Rereading .bash_profile

Nifty Hat Mitch mitch48 at sbcglobal.net
Wed Oct 27 05:55:01 UTC 2004


On Mon, Oct 25, 2004 at 05:36:29PM -0400, Lew Bloch wrote:
> "Robert P. J. Day" wisely reminded us:
> >a classic example is to append some entries to your search path:
> >
> >  PATH=$PATH:blah:woof:.....
> >
> >rerunning .bash_profile means that those entries will be appended
> >*again*.  not fatal, of course, but i think too many people very
> >cavalierly re-source that file without making sure there are no
> >adverse consequences.
> 
> With care you can ensure that your .bash_profile actions are idempotent 
> - they leave the same result state as the first time every time.
> 
> For example:
> 
>     if [ "${PATH/\/blah\/bin/}" = "${PATH}" ]
>     then
> 	PATH=${PATH}:/blah/bin
>     fi
> 
> which might leave /blah/bin in the PATH at some position not the end, or
......

Very good advice.

In general such tinkering should be done
with a $HOME/.my-project file.

The .bash_profile file can have a line

    . $HOME/.my-project-X

This line can be commented out while you are working on it.

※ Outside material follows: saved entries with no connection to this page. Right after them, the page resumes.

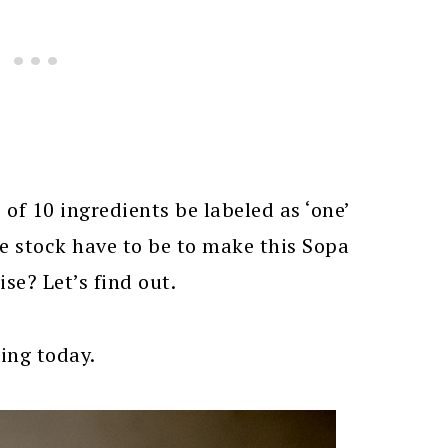
f 10 ingredients be labeled as ‘one’
e stock have to be to make this Sopa
se? Let’s find out.
ting today.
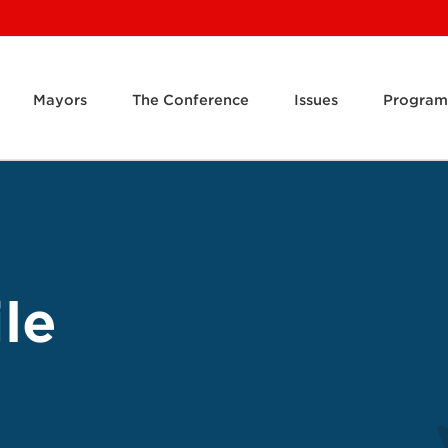
Mayors
The Conference
Issues
Program
le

You can always type the same command while you are testing as well.

    . $HOME/.my-project-X

The value of this is that it isolates the changes and sets the 
stage for a more tidy user home.  It also permits moving the function
to a system file.... See all the other equivalent files.

     /etc/profile.d/*.sh


-- 
	T o m  M i t c h e l l 
	May your cup runneth over with goodness and mercy
	and may your buffers never overflow.